The expected result is the full listing, retyped exactly, without a single picture.

*Information*:
★ ★ ★

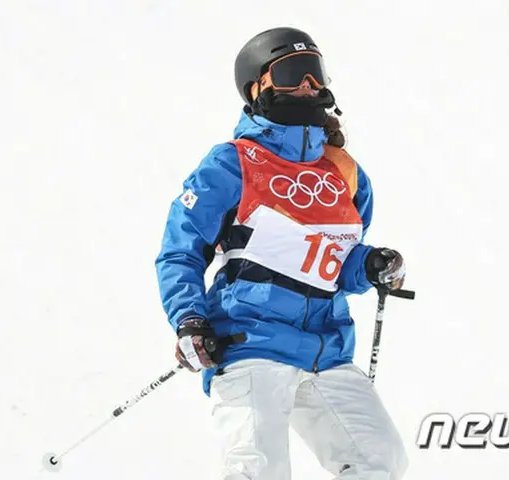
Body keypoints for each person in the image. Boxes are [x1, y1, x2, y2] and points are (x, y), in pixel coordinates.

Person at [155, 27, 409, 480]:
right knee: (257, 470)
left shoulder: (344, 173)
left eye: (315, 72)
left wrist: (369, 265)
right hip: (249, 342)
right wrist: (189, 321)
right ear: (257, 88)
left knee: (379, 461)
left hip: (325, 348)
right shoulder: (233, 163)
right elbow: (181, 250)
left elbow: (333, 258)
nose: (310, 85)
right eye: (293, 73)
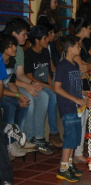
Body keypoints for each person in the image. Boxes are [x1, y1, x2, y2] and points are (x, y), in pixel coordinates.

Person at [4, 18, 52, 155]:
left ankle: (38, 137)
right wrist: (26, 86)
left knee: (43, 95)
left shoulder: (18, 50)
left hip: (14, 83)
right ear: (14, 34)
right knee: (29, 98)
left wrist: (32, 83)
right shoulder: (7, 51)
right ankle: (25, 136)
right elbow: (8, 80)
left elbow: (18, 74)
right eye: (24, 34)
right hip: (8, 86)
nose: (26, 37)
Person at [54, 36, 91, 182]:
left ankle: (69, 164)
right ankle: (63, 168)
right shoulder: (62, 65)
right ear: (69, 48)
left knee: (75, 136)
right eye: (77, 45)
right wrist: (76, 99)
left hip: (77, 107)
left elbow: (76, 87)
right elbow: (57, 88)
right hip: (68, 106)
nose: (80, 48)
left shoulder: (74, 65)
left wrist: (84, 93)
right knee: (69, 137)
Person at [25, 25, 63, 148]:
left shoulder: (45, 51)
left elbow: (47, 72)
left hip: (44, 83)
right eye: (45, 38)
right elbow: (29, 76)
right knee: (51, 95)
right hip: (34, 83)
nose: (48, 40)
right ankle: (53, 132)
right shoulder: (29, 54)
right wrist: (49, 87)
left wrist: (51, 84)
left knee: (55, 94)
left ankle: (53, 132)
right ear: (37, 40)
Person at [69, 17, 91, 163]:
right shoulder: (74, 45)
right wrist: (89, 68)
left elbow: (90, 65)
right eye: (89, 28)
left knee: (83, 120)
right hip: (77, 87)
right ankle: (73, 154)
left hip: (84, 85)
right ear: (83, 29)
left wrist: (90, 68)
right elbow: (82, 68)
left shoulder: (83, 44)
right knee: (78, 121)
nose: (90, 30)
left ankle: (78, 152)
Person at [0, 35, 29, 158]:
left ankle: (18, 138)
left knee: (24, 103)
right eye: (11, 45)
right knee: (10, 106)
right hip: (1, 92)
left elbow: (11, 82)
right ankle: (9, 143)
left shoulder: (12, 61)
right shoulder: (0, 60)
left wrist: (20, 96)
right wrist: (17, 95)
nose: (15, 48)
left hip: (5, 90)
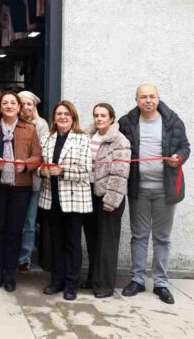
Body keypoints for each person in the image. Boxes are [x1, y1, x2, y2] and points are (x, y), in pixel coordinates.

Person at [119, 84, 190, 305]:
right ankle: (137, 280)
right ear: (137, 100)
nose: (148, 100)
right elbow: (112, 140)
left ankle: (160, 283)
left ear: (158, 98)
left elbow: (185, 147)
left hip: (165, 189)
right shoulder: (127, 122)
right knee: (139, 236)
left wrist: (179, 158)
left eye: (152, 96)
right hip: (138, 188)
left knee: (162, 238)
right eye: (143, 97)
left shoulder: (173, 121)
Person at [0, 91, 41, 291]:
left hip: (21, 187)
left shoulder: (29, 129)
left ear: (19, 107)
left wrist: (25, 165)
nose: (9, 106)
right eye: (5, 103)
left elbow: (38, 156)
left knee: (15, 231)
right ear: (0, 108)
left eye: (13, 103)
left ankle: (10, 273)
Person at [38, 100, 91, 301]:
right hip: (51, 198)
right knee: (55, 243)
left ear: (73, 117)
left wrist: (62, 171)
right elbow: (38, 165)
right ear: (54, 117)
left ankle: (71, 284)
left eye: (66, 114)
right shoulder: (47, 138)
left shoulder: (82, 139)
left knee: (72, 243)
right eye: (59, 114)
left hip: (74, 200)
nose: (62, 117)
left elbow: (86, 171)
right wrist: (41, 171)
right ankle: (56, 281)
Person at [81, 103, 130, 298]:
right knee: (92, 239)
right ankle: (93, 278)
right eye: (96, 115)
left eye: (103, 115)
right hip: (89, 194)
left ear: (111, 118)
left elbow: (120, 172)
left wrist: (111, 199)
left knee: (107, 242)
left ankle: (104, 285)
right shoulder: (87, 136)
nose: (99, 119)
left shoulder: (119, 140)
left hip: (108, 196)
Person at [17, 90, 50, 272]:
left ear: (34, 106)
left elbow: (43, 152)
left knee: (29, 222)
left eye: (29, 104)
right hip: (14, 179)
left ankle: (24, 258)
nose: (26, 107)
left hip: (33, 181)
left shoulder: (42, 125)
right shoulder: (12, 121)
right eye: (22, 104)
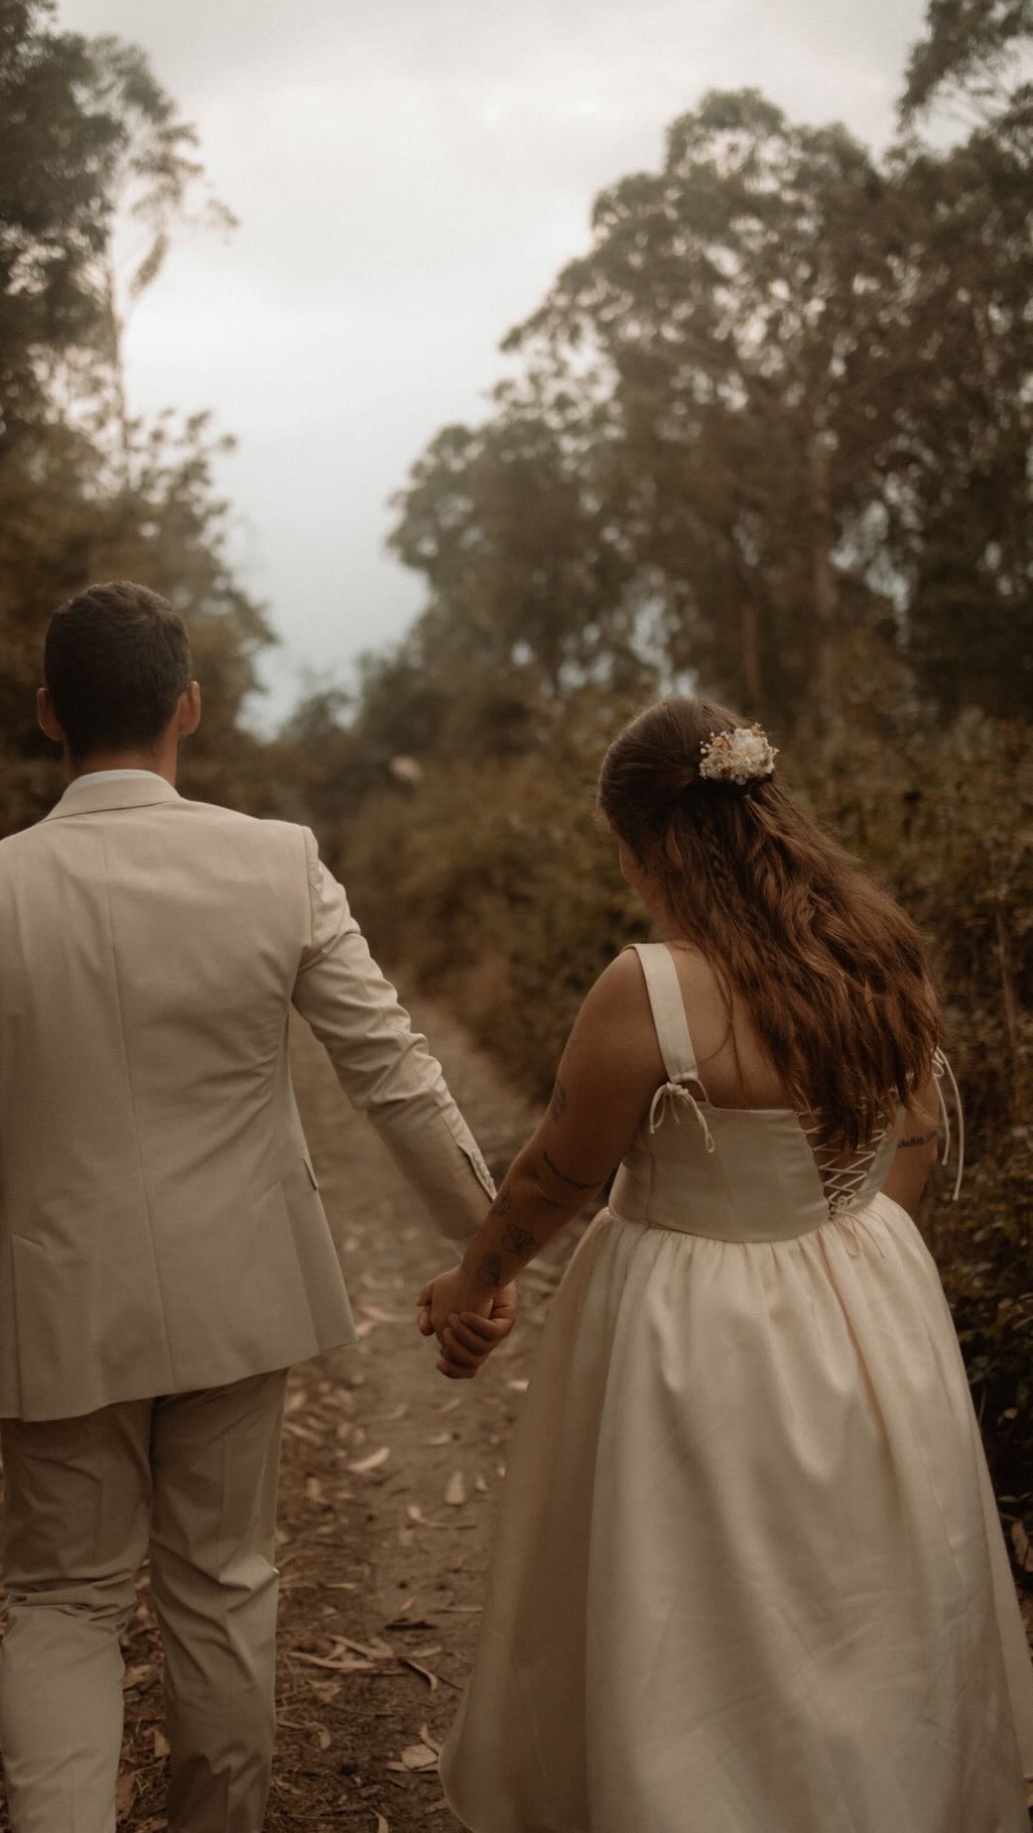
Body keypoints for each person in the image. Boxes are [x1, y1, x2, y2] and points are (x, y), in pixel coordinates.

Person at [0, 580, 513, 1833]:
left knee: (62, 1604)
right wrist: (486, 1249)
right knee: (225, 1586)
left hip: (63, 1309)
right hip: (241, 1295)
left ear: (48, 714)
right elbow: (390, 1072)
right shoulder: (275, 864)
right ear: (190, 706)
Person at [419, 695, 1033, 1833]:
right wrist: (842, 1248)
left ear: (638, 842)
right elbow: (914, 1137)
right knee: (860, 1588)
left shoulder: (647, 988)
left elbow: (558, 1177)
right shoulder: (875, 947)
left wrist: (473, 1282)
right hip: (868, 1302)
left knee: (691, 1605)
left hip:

★ ★ ★

*Answer area*:
Body keypoints for each person in the image. Boxes are [x1, y1, x2, y2] and points are (x, y), in pixel coordinates.

Person at [155, 27, 409, 480]:
right knee: (257, 470)
left shoulder: (344, 173)
left eye: (315, 72)
left wrist: (369, 265)
right hip: (249, 342)
right wrist: (189, 321)
right ear: (257, 88)
left knee: (379, 461)
left hip: (325, 348)
right shoulder: (233, 163)
right elbow: (181, 250)
left elbow: (333, 258)
nose: (310, 85)
right eye: (293, 73)
Body keypoints for each person in the image. Boxes are [x1, y1, x2, y2] and points are (x, y), in pixel coordinates.

Person at [4, 18, 52, 155]:
left ankle: (38, 137)
right wrist: (26, 86)
left knee: (43, 95)
left shoulder: (18, 50)
left hip: (14, 83)
right ear: (14, 34)
right knee: (29, 98)
left wrist: (32, 83)
right shoulder: (7, 51)
right ankle: (25, 136)
right elbow: (8, 80)
left elbow: (18, 74)
right eye: (24, 34)
right hip: (8, 86)
nose: (26, 37)
Person at [54, 36, 91, 182]:
left ankle: (69, 164)
right ankle: (63, 168)
right shoulder: (62, 65)
right ear: (69, 48)
left knee: (75, 136)
right eye: (77, 45)
right wrist: (76, 99)
left hip: (77, 107)
left elbow: (76, 87)
right elbow: (57, 88)
right hip: (68, 106)
nose: (80, 48)
left shoulder: (74, 65)
left wrist: (84, 93)
right knee: (69, 137)
Person at [25, 25, 63, 148]:
left shoulder: (45, 51)
left elbow: (47, 72)
left hip: (44, 83)
right eye: (45, 38)
right elbow: (29, 76)
right knee: (51, 95)
right hip: (34, 83)
nose: (48, 40)
right ankle: (53, 132)
right shoulder: (29, 54)
right wrist: (49, 87)
left wrist: (51, 84)
left knee: (55, 94)
left ankle: (53, 132)
right ear: (37, 40)
Person at [69, 17, 91, 163]:
right shoulder: (74, 45)
right wrist: (89, 68)
left elbow: (90, 65)
right eye: (89, 28)
left knee: (83, 120)
right hip: (77, 87)
right ankle: (73, 154)
left hip: (84, 85)
right ear: (83, 29)
left wrist: (90, 68)
right elbow: (82, 68)
left shoulder: (83, 44)
right knee: (78, 121)
nose: (90, 30)
left ankle: (78, 152)
Person at [0, 35, 29, 158]:
left ankle: (18, 138)
left knee: (24, 103)
right eye: (11, 45)
right knee: (10, 106)
right hip: (1, 92)
left elbow: (11, 82)
right ankle: (9, 143)
left shoulder: (12, 61)
right shoulder: (0, 60)
left wrist: (20, 96)
right wrist: (17, 95)
nose: (15, 48)
left hip: (5, 90)
Body keypoints for each person in the image. Boxes are [x1, y1, x2, y2] and points are (x, y), in pixel coordinates.

Person at [119, 84, 190, 305]:
right ankle: (137, 280)
right ear: (137, 100)
nose: (148, 100)
right elbow: (112, 140)
left ankle: (160, 283)
left ear: (158, 98)
left elbow: (185, 147)
left hip: (165, 189)
right shoulder: (127, 122)
right knee: (139, 236)
left wrist: (179, 158)
left eye: (152, 96)
right hip: (138, 188)
left knee: (162, 238)
right eye: (143, 97)
left shoulder: (173, 121)
Person at [0, 91, 41, 291]:
left hip: (21, 187)
left shoulder: (29, 129)
left ear: (19, 107)
left wrist: (25, 165)
nose: (9, 106)
right eye: (5, 103)
left elbow: (38, 156)
left knee: (15, 231)
right ear: (0, 108)
left eye: (13, 103)
left ankle: (10, 273)
Person at [38, 100, 91, 301]:
right hip: (51, 198)
right knee: (55, 243)
left ear: (73, 117)
left wrist: (62, 171)
right elbow: (38, 165)
right ear: (54, 117)
left ankle: (71, 284)
left eye: (66, 114)
right shoulder: (47, 138)
left shoulder: (82, 139)
left knee: (72, 243)
right eye: (59, 114)
left hip: (74, 200)
nose: (62, 117)
left elbow: (86, 171)
right wrist: (41, 171)
right ankle: (56, 281)
Person at [81, 103, 130, 298]:
right knee: (92, 239)
right ankle: (93, 278)
right eye: (96, 115)
left eye: (103, 115)
right hip: (89, 194)
left ear: (111, 118)
left elbow: (120, 172)
left wrist: (111, 199)
left knee: (107, 242)
left ankle: (104, 285)
right shoulder: (87, 136)
nose: (99, 119)
left shoulder: (119, 140)
left hip: (108, 196)
Person at [17, 90, 50, 272]:
left ear: (34, 106)
left elbow: (43, 152)
left knee: (29, 222)
left eye: (29, 104)
right hip: (14, 179)
left ankle: (24, 258)
nose: (26, 107)
left hip: (33, 181)
left shoulder: (42, 125)
right shoulder: (12, 121)
right eye: (22, 104)
Body keypoints for each person in the image. Boxes are [x1, y1, x2, y2] and points are (x, y), in pixel coordinates.

Person at [0, 580, 513, 1833]:
left knee: (62, 1604)
right wrist: (486, 1249)
right knee: (225, 1586)
left hip: (63, 1309)
right hip: (241, 1295)
left ear: (48, 714)
right elbow: (390, 1072)
right shoulder: (275, 864)
right ear: (190, 706)
Person at [419, 695, 1033, 1833]:
right wrist: (842, 1248)
left ear: (638, 842)
right elbow: (914, 1137)
right knee: (860, 1588)
left shoulder: (647, 988)
left elbow: (558, 1177)
right shoulder: (875, 947)
left wrist: (473, 1282)
right hip: (868, 1302)
left knee: (691, 1605)
left hip:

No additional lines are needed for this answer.